TASK GOAL -> Your reply is to be the lines below, exactly as written, with images omitted.

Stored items
※

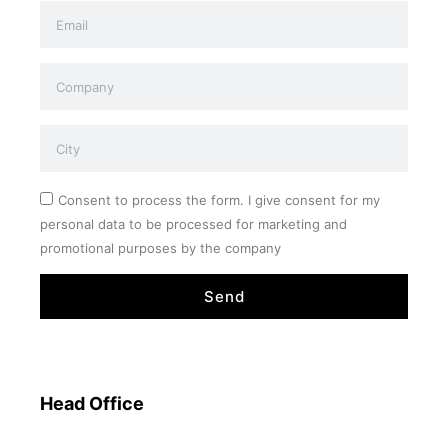
Consent to process the form. I give consent for my
personal data to be processed for marketing and
promotional purposes by the company
Send
Head Office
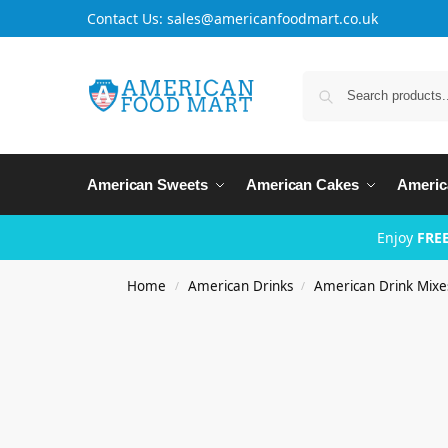
Contact Us: sales@americanfoodmart.co.uk
American Sweets
American Cakes
Americ
Enjoy
FREE
Home
American Drinks
American Drink Mixe
/
/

※

RESPONSE BELOW ->
Consent to process the form. I give consent for my
personal data to be processed for marketing and
promotional purposes by the company
Send
Head Office
Contact Us: sales@americanfoodmart.co.uk
American Sweets
American Cakes
Americ
Enjoy
FREE
Home
American Drinks
American Drink Mixe
/
/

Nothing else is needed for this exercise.